* _ABOUT THIS TASK_: Reproduce exactly, from the data that follows, the line with "2 encounters/hex. |", the line with "1-9 | None |", and every line that lies between them.

== EXERCISE INPUT ==

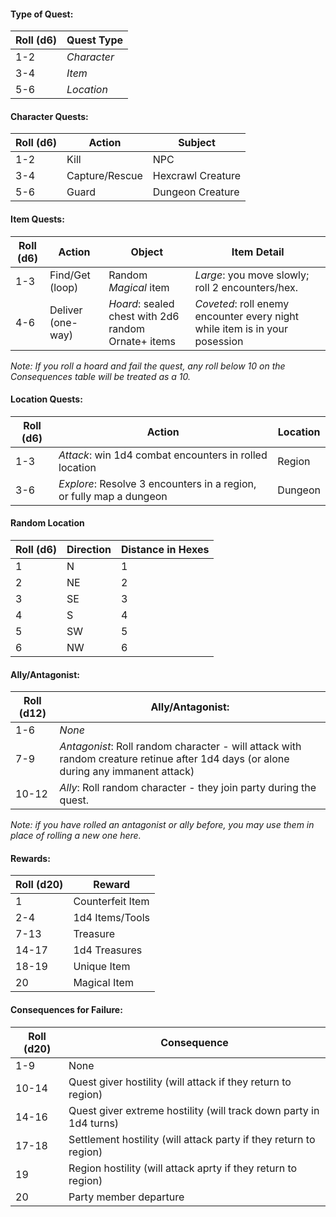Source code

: #### **Type of Quest:**
| **Roll (d6)** | **Quest Type** |
| ---- | ---- |
| 1-2 | *Character* |
| 3-4 | *Item* |
| 5-6 | *Location* |
#### Character Quests:
| **Roll (d6)** | **Action** | **Subject** |
| ---- | ---- | ---- |
| 1-2 | Kill | NPC |
| 3-4 | Capture/Rescue | Hexcrawl Creature |
| 5-6 | Guard | Dungeon Creature |
#### Item Quests:
| **Roll (d6)** | **Action** | **Object** | Item Detail |
| ---- | ---- | ---- | ---- |
| 1-3 | Find/Get (loop) | Random *Magical* item | *Large*: you move slowly; roll 2 encounters/hex. |
| 4-6 | Deliver (one-way) | *Hoard*: sealed chest with 2d6 random Ornate+ items | *Coveted*: roll enemy encounter every night while item is in your posession |
*Note: If you roll a hoard and fail the quest, any roll below 10 on the Consequences table will be treated as a 10.*
#### Location Quests:
| **Roll (d6)** | **Action** | **Location** |
| ---- | ---- | ---- |
| 1-3 | *Attack*: win 1d4 combat encounters in rolled location | Region |
| 3-6 | *Explore*: Resolve 3 encounters in a region, or fully map a dungeon | Dungeon |
#### Random Location
| **Roll (d6)** | Direction | Distance in Hexes |
| ---- | ---- | ---- |
| 1 | N | 1 |
| 2 | NE | 2 |
| 3 | SE | 3 |
| 4 | S | 4 |
| 5 | SW | 5 |
| 6 | NW | 6 |
#### **Ally/Antagonist:**
| **Roll (d12)** | Ally/Antagonist: |
| ---- | ---- |
| 1-6 | *None* |
| 7-9 | *Antagonist*: Roll random character - will attack with random creature retinue after 1d4 days (or alone during any immanent attack) |
| 10-12 | *Ally*: Roll random character - they join party during the quest. |
*Note: if you have rolled an antagonist or ally before, you may use them in place of rolling a new one here.*

#### Rewards:
| **Roll (d20)** | Reward |
| ---- | ---- |
| 1 | Counterfeit Item |
| 2-4 | 1d4 Items/Tools |
| 7-13 | Treasure |
| 14-17 | 1d4 Treasures |
| 18-19 | Unique Item |
| 20 | Magical Item |
#### **Consequences for Failure:**
| **Roll (d20)** | Consequence |
| ---- | ---- |
| 1-9 | None |
| 10-14 | Quest giver hostility (will attack if they return to region) |
| 14-16 | Quest giver extreme hostility (will track down party in 1d4 turns) |
| 17-18 | Settlement hostility (will attack party if they return to region) |
| 19 | Region hostility (will attack aprty if they return to region) |
| 20 | Party member departure |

===

* _RESPONSE TO THE EXERCISE_:
| 1-3 | Find/Get (loop) | Random *Magical* item | *Large*: you move slowly; roll 2 encounters/hex. |
| 4-6 | Deliver (one-way) | *Hoard*: sealed chest with 2d6 random Ornate+ items | *Coveted*: roll enemy encounter every night while item is in your posession |
*Note: If you roll a hoard and fail the quest, any roll below 10 on the Consequences table will be treated as a 10.*
#### Location Quests:
| **Roll (d6)** | **Action** | **Location** |
| ---- | ---- | ---- |
| 1-3 | *Attack*: win 1d4 combat encounters in rolled location | Region |
| 3-6 | *Explore*: Resolve 3 encounters in a region, or fully map a dungeon | Dungeon |
#### Random Location
| **Roll (d6)** | Direction | Distance in Hexes |
| ---- | ---- | ---- |
| 1 | N | 1 |
| 2 | NE | 2 |
| 3 | SE | 3 |
| 4 | S | 4 |
| 5 | SW | 5 |
| 6 | NW | 6 |
#### **Ally/Antagonist:**
| **Roll (d12)** | Ally/Antagonist: |
| ---- | ---- |
| 1-6 | *None* |
| 7-9 | *Antagonist*: Roll random character - will attack with random creature retinue after 1d4 days (or alone during any immanent attack) |
| 10-12 | *Ally*: Roll random character - they join party during the quest. |
*Note: if you have rolled an antagonist or ally before, you may use them in place of rolling a new one here.*

#### Rewards:
| **Roll (d20)** | Reward |
| ---- | ---- |
| 1 | Counterfeit Item |
| 2-4 | 1d4 Items/Tools |
| 7-13 | Treasure |
| 14-17 | 1d4 Treasures |
| 18-19 | Unique Item |
| 20 | Magical Item |
#### **Consequences for Failure:**
| **Roll (d20)** | Consequence |
| ---- | ---- |
| 1-9 | None |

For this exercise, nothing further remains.